A lot of beauty consumers in Australia don’t realise that kerbside recycling (the regular weekly council collection service) isn’t equipped to properly recycle most beauty product packaging. It’s a confusing concept, especially when you think about the sheer volume of brands who are marketing their products to be housed in “recyclable” materials. But the fact is that almost all beauty packaging requires special treatment, otherwise it inevitably ends up going into landfill. And considering the global cosmetics industry produces more than 120 billion units of packaging per year, it’s a pretty disturbing statistic.
But the good news is that major retailers are getting onboard, and making it easier for consumers to properly recycle their empty products (because ease + access = success). So if you’re wanting to start disposing properly (and of course you are) we’ve compiled everything you need to know.
All paper, cardboard (think outer cartons) and glass can go in your regular at-home recycling bin. Just be sure lids, labels and stickers are removed, as in some instances this can affect eligibility.
TerraCycle is Australia’s largest social enterprise that collect and repurpose otherwise non-recyclable materials, including beauty packaging (think jars and tubs, tubes, makeup containers and similar). To utilise their services, it used to be necessary to drive out to one of their depots, but thankfully many major beauty brands have partnered up with TerraCyle to make it easier for consumers to thoughtfully dispose of their empties. Here’s some of the most notable ones:
L’Occitane: L’Occitane has worked with TerraCycle since 2016, actually making them the first Australian beauty brand to launch a programme. Since they started, it’s estimated the brand has collected over 450,000 pieces of waste. TerraCycle bins can be found at over 75 L’Occitane retail stores nationally, and they accept all brands.

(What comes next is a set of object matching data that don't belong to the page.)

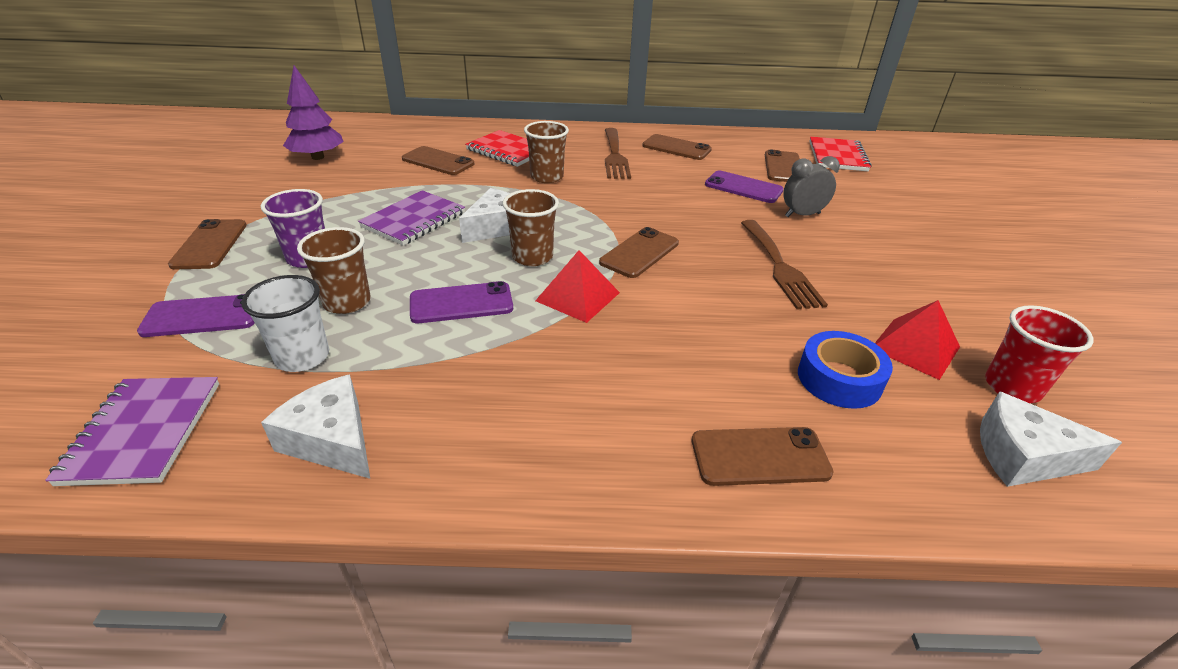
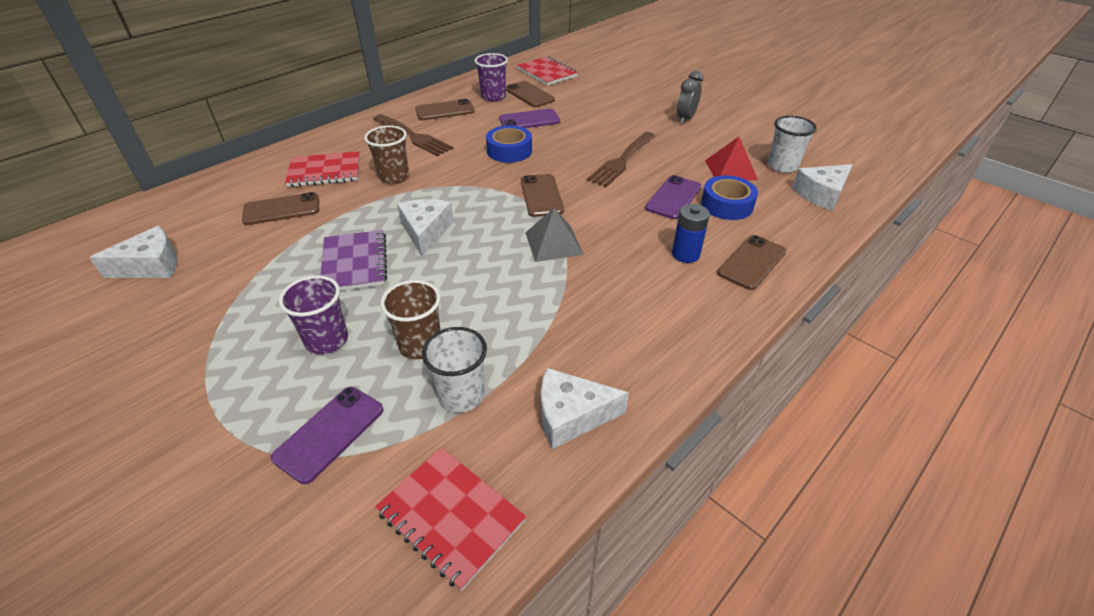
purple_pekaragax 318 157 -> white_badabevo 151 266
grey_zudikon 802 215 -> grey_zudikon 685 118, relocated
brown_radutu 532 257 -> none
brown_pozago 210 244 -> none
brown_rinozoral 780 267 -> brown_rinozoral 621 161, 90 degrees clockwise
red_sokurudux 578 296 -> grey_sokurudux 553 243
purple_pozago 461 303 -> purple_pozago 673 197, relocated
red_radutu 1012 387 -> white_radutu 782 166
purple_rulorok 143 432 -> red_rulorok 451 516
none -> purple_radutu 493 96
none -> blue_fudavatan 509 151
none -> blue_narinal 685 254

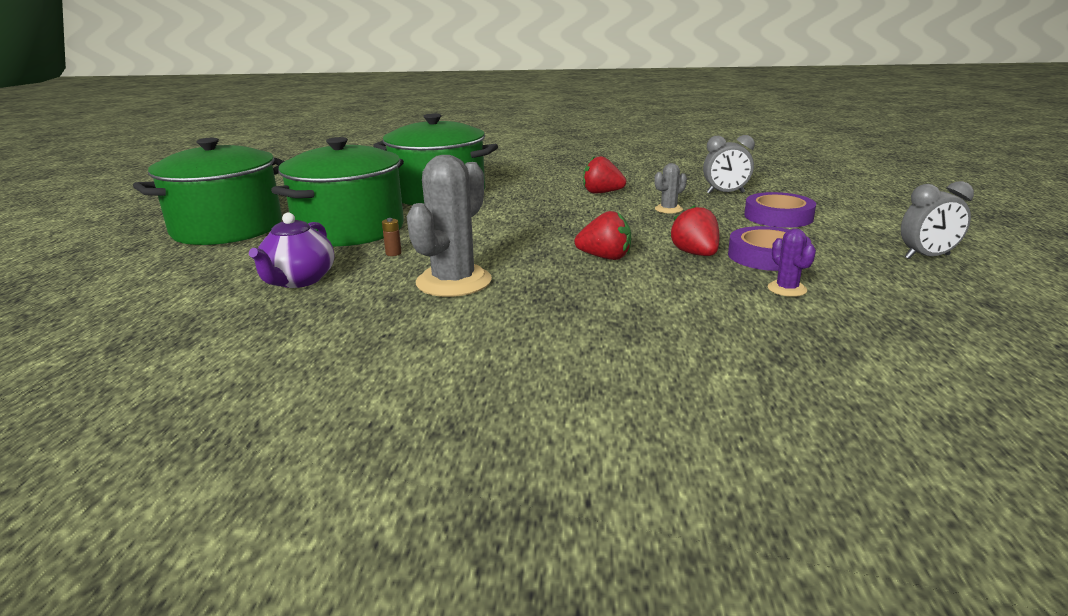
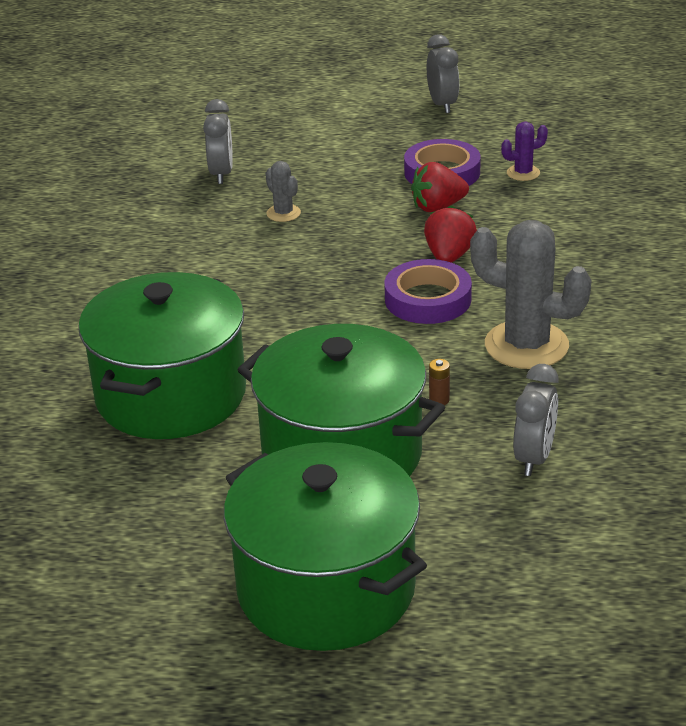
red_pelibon 602 193 -> none
purple_fudavatan 778 216 -> purple_fudavatan 428 299, relocated
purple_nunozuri 298 280 -> grey_zudikon 534 458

Mecca: As of yesterday, the leading Australian beauty retailer announced a partnership with TerraCycle, whereby 100 Mecca outlets would have the capacity to collect beauty waste. Mecca also accept both Mecca-stocked and outside brands.

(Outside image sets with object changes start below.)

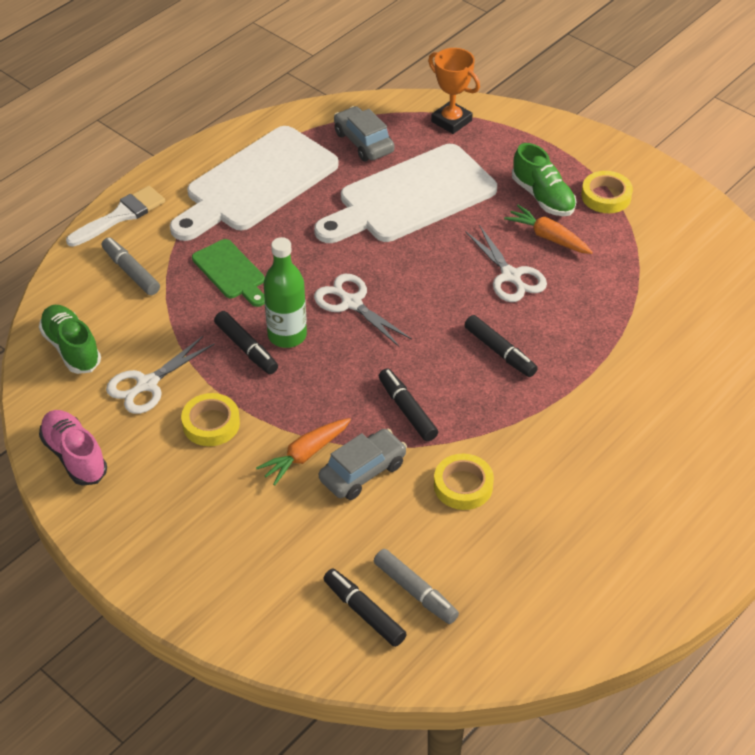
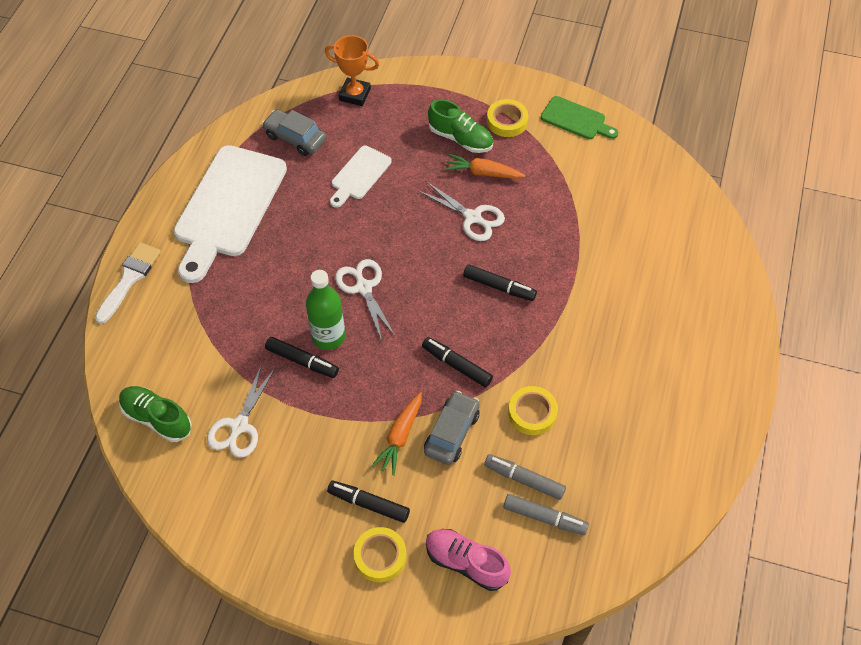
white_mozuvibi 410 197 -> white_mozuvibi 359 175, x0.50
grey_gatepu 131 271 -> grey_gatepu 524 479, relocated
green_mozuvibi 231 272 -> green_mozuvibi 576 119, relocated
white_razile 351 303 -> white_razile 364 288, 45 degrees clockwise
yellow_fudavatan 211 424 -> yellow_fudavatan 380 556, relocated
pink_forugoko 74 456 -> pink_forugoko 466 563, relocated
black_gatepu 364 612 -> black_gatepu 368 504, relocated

David Jones: Just last week, David Jones introduced an initiative called BeautyCycle in partnership with TerraCycle where drop-off boxes are positioned in all stores nation-wide.
Kiehl’s: The iconic skincare brand also has TerraCycle bins in their retail stores, and for every three bottles donated they offer a gift or product sample in return.

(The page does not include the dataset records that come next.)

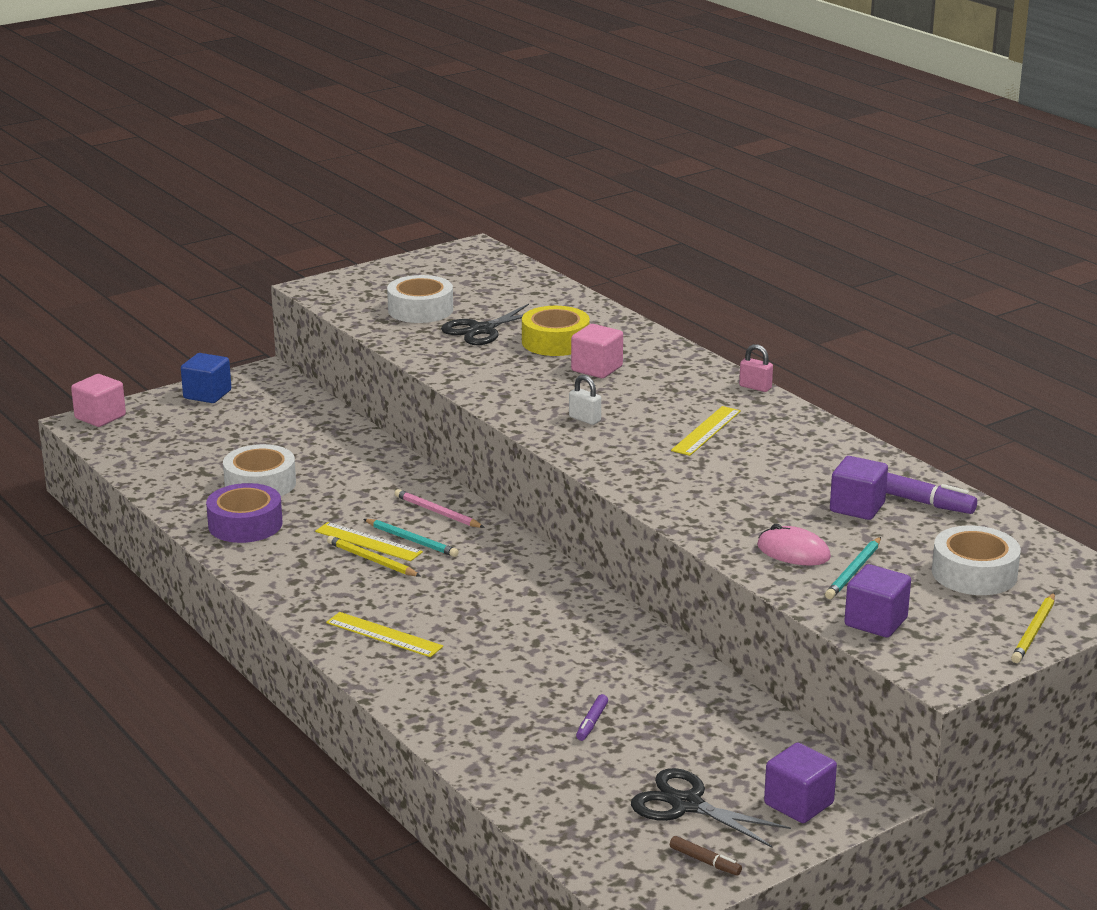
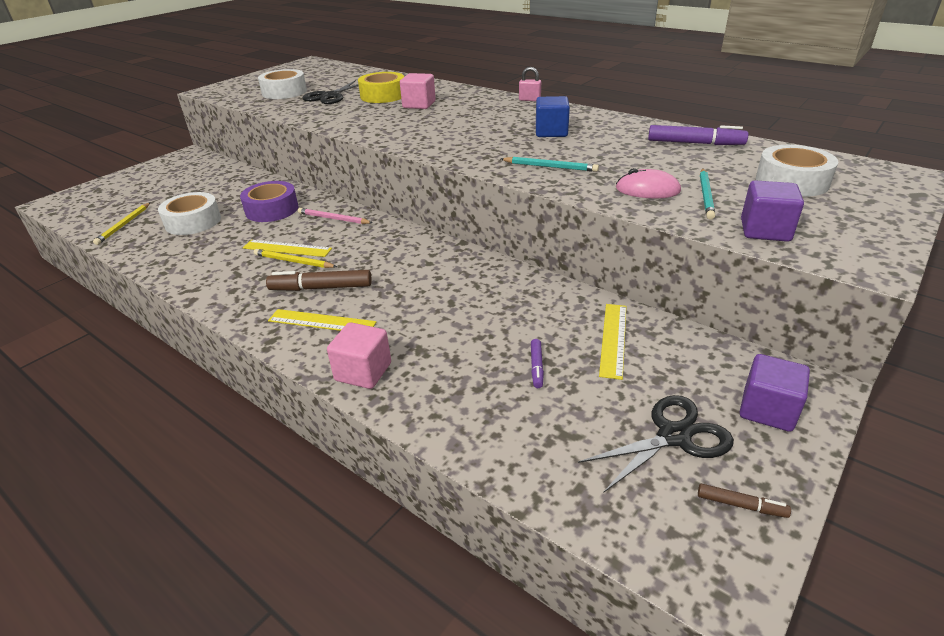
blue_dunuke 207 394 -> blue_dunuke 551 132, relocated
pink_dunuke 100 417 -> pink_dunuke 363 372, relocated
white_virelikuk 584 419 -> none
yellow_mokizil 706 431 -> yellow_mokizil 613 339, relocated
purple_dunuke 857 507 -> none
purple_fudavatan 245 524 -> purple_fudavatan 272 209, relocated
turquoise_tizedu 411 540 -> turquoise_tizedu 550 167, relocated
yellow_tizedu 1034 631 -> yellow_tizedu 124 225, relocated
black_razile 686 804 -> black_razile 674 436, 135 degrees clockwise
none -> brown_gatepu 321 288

Innisfree, Jurlique, The Body Shop, Burt’s Bees, Edible Beauty and Colgate all offer TerraCycle as part of their brand offering as well.
In order to donate to TerraCycle, it’s important to properly clean the packaging and remove all product labelling.
Another sustainable option if to buy from brands who offer refillable packaging. New Zealand-based skincare brand Emma Lewisham offers this service in its new Brighten Your Day Creme, as does Sydney-based beauty brand Foile, where you can refill the same vessel with your favourite organic oils.
Another option is to reuse your empty packaging. Tubs and jars can be turned into succulent planters or a place to store bobby pins. Atomisers can be used to house cleaning products or to mist plants, and smaller bottles can be cleaned and saved for travel.